The hearing officer concluded that Broadway had been arrested on December 15, 2011, but did not inform his parole officer of that fact until December 21, 2011. Broadway's parole officer learned of the arrest on December 19, 2011, from the State police. Broadway had actually called and spoken to his parole officer on December 20, 2011. He did not mention the arrest during that call. It was not until the following day that he disclosed it.
The hearing officer also found that Broadway admitted to using marijuana on September 13, 2011, and Tylenol with codeine on October 23, 2011, while on parole. Broadway tested positive for marijuana on December 14, 2011. Given these findings, the hearing officer recommended revocation of Broadway's parole.
On March 21, 2012, a two-member panel of the New Jersey State Parole Board (Board) affirmed the hearing officer. That decision, issued March 21, 2012, and delivered to Broadway on March 27, 2012, imposed a twelve-month future eligibility term (FET). On May 7, 2012, Broadway filed an appeal of the decision with this court, which appeal was dismissed on September 25, 2012, due to Broadway's failure to exhaust his administrative remedies.
Pursuant to N.J.A.C. 10A:71–4.2(a), an administrative appeal must be filed within ninety days of the receipt of the decision by the inmate. Because Broadway did not file with the Board until September 25, 2012, on September 27, 2012, the agency advised him in writing that the appeal should have been filed by June 27, 2012, and was therefore out of time. Nonetheless, the Board went on to state:
Pursuant to Board policy, an out of time appeal may be accepted for good cause shown. Therefore, please provide [ ] an explanation and any supporting documentation of the reason for the delay in filing your appeal so that the Board can determine whether you have demonstrated good cause to accept it out of time. Please send your response [ ] in writing by October 11, 2012 so that it can be presented at the Board's October meeting. If I do not receive anything from you by October 11, 2012 the Board will make the determination whether to accept your appeal without your input.

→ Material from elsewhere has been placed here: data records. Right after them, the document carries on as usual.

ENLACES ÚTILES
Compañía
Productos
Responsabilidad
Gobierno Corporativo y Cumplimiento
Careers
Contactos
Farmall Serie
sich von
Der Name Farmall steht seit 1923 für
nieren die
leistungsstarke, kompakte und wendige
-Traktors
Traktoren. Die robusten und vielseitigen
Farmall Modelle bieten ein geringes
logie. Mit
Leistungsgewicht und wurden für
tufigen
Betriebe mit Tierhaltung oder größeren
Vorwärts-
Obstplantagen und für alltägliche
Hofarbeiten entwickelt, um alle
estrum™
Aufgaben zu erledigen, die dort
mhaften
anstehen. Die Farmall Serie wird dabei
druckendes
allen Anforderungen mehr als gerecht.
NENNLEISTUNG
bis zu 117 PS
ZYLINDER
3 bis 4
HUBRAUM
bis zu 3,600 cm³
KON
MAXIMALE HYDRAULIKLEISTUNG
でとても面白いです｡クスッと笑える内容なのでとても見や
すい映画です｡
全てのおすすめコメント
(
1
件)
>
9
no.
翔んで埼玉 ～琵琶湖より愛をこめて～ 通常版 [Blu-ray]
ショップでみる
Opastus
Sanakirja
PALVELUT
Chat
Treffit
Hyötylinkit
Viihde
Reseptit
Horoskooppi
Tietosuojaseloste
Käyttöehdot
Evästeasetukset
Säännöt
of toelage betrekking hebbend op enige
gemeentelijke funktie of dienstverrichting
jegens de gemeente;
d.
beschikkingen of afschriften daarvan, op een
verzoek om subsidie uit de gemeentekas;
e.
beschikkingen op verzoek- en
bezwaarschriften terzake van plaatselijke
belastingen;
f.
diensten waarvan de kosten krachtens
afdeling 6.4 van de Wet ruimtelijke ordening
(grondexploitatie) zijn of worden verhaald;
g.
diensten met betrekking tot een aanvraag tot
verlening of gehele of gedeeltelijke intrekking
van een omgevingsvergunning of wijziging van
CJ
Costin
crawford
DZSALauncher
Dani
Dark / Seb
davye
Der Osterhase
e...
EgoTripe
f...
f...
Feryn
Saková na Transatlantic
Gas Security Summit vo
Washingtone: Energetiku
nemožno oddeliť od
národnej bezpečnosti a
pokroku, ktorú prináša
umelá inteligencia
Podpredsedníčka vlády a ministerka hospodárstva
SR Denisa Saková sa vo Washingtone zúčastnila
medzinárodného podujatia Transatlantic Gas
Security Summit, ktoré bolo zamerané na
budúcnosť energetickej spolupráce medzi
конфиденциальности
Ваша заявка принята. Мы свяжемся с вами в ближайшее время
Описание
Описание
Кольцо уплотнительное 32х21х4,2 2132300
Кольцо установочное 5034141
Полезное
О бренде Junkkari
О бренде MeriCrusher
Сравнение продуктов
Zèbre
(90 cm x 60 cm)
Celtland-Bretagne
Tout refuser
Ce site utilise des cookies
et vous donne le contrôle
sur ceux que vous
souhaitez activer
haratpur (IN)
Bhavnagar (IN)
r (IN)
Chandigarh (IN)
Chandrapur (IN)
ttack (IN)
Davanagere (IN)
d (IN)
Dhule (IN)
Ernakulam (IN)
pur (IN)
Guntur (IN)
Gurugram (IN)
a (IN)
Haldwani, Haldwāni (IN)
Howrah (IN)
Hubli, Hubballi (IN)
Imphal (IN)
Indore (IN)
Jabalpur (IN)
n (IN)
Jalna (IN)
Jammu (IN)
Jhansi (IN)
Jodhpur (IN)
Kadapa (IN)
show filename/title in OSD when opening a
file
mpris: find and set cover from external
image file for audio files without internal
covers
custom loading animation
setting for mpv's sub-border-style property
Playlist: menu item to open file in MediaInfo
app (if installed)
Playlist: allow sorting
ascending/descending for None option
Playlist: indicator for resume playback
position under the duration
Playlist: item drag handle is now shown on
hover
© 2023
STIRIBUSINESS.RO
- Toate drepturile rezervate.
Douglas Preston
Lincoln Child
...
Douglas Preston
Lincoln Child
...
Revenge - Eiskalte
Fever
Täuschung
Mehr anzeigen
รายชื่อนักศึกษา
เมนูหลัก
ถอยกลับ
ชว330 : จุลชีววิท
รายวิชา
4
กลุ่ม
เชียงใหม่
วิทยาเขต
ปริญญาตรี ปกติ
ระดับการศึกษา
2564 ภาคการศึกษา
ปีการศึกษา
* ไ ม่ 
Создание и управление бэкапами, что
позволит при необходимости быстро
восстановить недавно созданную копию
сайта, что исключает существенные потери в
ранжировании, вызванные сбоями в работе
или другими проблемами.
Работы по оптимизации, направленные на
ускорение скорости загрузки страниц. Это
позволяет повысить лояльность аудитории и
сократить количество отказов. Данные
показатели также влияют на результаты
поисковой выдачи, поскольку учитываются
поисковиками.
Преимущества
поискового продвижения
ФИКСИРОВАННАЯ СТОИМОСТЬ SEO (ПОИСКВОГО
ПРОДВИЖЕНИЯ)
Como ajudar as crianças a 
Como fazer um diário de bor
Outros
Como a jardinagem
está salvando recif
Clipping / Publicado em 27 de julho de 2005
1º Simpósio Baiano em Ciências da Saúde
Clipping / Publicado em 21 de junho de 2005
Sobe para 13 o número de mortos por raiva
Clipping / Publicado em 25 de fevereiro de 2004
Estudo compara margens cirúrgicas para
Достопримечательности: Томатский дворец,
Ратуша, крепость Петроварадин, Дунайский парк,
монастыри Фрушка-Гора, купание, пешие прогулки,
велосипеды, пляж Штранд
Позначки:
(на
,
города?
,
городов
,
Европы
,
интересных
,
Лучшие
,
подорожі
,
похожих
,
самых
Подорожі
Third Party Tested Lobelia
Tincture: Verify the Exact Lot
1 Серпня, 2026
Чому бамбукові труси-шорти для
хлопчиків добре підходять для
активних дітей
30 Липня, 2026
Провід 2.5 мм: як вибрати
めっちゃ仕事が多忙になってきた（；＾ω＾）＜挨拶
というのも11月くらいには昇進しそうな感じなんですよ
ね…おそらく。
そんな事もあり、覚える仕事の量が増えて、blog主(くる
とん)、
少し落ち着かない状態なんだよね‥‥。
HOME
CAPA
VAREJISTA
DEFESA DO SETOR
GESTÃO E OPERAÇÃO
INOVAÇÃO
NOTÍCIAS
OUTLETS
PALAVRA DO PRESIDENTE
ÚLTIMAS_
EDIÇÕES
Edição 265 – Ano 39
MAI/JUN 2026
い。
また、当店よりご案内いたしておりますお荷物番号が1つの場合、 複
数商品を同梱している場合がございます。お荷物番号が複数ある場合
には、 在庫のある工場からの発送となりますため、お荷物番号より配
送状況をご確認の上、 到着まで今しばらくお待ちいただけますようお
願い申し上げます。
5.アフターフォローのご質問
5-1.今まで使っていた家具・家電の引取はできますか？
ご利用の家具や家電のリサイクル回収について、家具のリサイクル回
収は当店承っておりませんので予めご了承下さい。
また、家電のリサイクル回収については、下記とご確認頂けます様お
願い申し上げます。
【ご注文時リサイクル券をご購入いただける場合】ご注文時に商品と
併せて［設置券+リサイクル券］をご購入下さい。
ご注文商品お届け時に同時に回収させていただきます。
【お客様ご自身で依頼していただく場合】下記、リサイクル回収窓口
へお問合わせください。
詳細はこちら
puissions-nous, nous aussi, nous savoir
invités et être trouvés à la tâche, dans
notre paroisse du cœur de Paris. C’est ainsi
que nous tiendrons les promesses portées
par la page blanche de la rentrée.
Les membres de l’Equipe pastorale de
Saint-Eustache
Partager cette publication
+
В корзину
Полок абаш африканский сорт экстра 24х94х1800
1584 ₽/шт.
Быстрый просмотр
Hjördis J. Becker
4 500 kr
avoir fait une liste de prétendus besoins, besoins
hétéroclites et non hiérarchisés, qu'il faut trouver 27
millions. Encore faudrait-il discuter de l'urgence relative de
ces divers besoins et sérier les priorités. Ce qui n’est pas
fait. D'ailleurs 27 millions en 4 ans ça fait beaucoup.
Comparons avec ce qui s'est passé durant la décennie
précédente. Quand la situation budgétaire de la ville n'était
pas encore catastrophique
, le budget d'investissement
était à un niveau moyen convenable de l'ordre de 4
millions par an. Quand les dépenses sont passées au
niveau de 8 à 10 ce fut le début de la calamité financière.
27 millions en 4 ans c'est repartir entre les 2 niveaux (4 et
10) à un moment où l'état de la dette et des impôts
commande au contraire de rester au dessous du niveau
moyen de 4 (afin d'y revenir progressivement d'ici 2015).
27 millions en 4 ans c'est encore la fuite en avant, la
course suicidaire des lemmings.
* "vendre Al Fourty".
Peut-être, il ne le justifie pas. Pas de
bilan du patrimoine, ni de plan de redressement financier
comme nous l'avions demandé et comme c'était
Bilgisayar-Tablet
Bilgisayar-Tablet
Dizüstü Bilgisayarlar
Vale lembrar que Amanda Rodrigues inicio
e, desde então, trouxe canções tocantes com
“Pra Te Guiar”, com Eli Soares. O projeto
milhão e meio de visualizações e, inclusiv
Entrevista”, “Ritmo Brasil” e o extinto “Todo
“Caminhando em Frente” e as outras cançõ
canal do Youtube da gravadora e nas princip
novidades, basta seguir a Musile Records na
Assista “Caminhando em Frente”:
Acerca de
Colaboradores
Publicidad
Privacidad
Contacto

On November 7, 2012, the Board again wrote to Broadway as follows:
Please be advised that your request to have the State Parole Board accept your appeal out of time was presented to the full Board at its October 31, 2012 meeting.
At the time of your Panel hearing on March 21, 2012, N.J.A.C. 10A:71–4.2(a) required that all appeals shall be filed within 90 days of the inmate's receipt of the Panel's decision. Your appeal was not received until September 25, 2012, three (3) months out of time.
As indicated in my letter to you on September 27, 2012, I advised that the Board would consider your case for good cause if you provided an explanation as to why you were filing beyond the 90 days as N.J.A.C. 10A:71–4.2(a) required. Your failure to provide an explanation was presented to the full Board at its November 7, 2012 meeting and the Board rendered a decision not to accept your appeal out of time. Therefore, you have exhausted your administrative remedies with the Board and no further action will be taken in this matter.
Broadway did not explain his delay to the Board, despite being afforded the opportunity to do so. In his merits brief to us, Broadway does not mention the basis for the Board's dismissal of his appeal, i.e., that it was submitted out of time. He contends, for a host of reasons, only that his parole was wrongfully revoked.
We apply the same standard to parole decisions as we do other agency determinations. See Trantino v. N.J. State Parole Bd., 154 N.J. 19, 25 (1998) (Trantino IV ). Such decisions “should not be reversed by a court unless found to be arbitrary ․ or an abuse of discretion.” Ibid. (internal citations omitted). We find nothing arbitrary or capricious in the Board having advised Broadway of the procedural bar that prevented review of the hearing officer's decision, extended him the opportunity to explain the delay, and hearing none, dismissing his appeal. Hence, we affirm.